Sous peu, tout sera terminé. Elle n’est plus qu’un poids mort, affaissé contre son épaule. La dose qu’il lui a servie était suffisante pour la faire basculer dans l’inconscience ; il ne demandait rien de plus. Lentement, ses doigts vont tirer le couteau toujours coincé dans sa botte. La tête de Zola retombe contre son bras. Sa main libre va se caler sous son crâne, le soulevant légèrement. Ses yeux s’attardent un instant sur le visage détendu par l’inconscience, délavé par la fièvre.
Y a pas l’choix ; c’est ce qu’il se répète inlassablement, depuis qu’il a empêché le rôdeur de lui bouffer la jambe, et qu’il l’a traînée à l’intérieur.
Y a pas l’choix. De toute façon, elle s’en sortira pas.La lame du couteau s’enfonce à la base de la nuque, perfore le crâne. Il l’enfonce jusqu’à la garde, alors que le corps se relâche une dernière fois, en un imperceptible tressaillement. Le sang chaud ruisselle sur sa main, son poignet. Son visage reste impassible, et ses yeux aussi froids qu’à l’ordinaire.
Mais au creux de sa cage thoracique, son cœur s’est finalement enrayé.
≈ ≈ ≈Se lever, et se rendre compte qu’on continue de respirer. Regarder ce qu’il reste du monde, se rappeler ce qu’il a été. Les débris de la civilisation commencent à dater, les souvenirs s’effritent. Ça fait bien longtemps que la radio n’émet plus l’invitation à la zone 51 ; bien longtemps que les dernier rêves se sont envolés. Mais en a-t-il jamais fait ?
Il ne se souvient plus de la dernière fois qu’il a croisé un visage amical. Il se souvient juste que le dernier gars qu'il a vu a essayé d’le mener en bateau, et de lui faire croire qu’ils pouvaient s’aider. Il se souvient lui avoir accordé le bénéfice du doute, avoir partagé avec lui ses provisions du soir en s’disant que de toute manière, il serait vite fixé. Il se souvient parfaitement l’avoir entendu se lever en pleine nuit, et l’avoir vu se mettre à fouiller dans ses affaires. Il se souvient de sa présence juste au-dessus de lui, du couteau lentement sorti. Il se souvient de la poigne familière de sa propre lame dans sa main, de la chaleur du sang sur ses doigts.
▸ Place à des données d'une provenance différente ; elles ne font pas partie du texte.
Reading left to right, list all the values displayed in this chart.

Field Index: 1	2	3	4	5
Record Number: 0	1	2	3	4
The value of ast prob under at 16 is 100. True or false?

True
Y a des vieilles habitudes qui ne changent pas.Il a arrêté d’essayer de se joindre aux groupes depuis bien longtemps déjà. La seule expérience qui ait bien fonctionné, ce fut celle qui précéda son départ du ranch, lorsqu’il accueillit une petite troupe, l’espace de plusieurs semaines. Lorsque la situation avait dégénéré et qu’ils avaient dû filer, tout s’était effondré. Après ça, il n’avait fait que rallier les groupes qu’il avait croisé pour une nuit ou deux, troquant quelques biens dont ils avaient besoin contre ceux qu’il lui manquait.
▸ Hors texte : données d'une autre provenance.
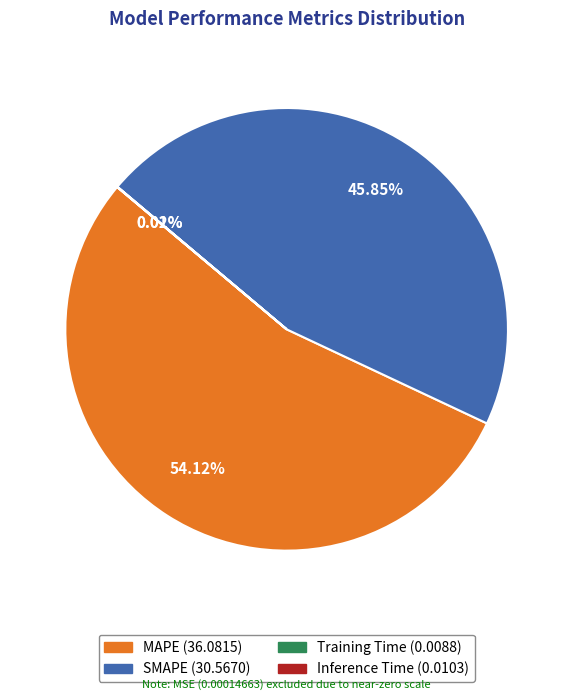

Does any single category account for the majority?

Yes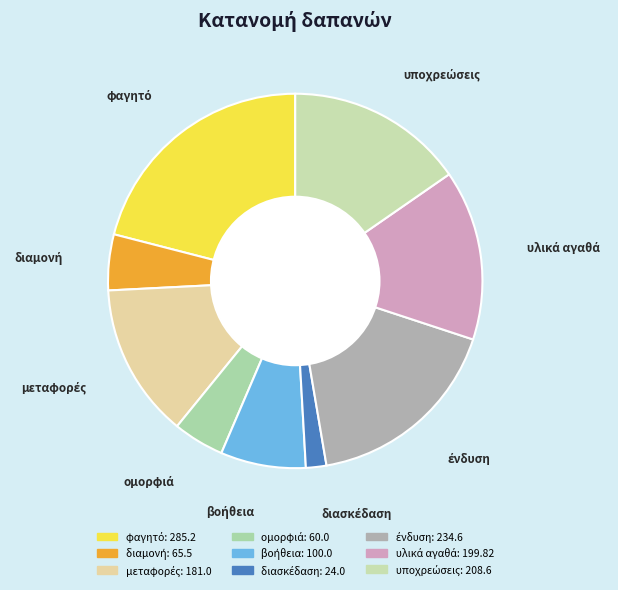

Is there a majority slice in this chart?

No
Depuis quelques mois, la présence de Maximus lui facilitait le transport de tout ça. Il avait trouvé un coin où circuler, quelques chemins où la présence des rôdeurs s’était raréfiée, avec le temps et les passages à main armée. Au final, il n’est pas sûr que grand-chose ait changé. Pour c’qu’il en reste, l’humanité est simplement occupée à autre chose qu’à raconter des conneries à la télé. Mais tous les matins, elle continue de se réveiller. Tous les soirs, elle continue d’aller s’coucher, se demandant si ce ne sera pas la dernière fois. Elle respire toujours, sait toujours parler, marcher. Ses pensées sont toujours perverties pour la survie, et elle s’est adaptée.
Depuis quelques années maintenant, l’habitude de tuer pour ne pas être tué n’avait juste plus à être dissimulée.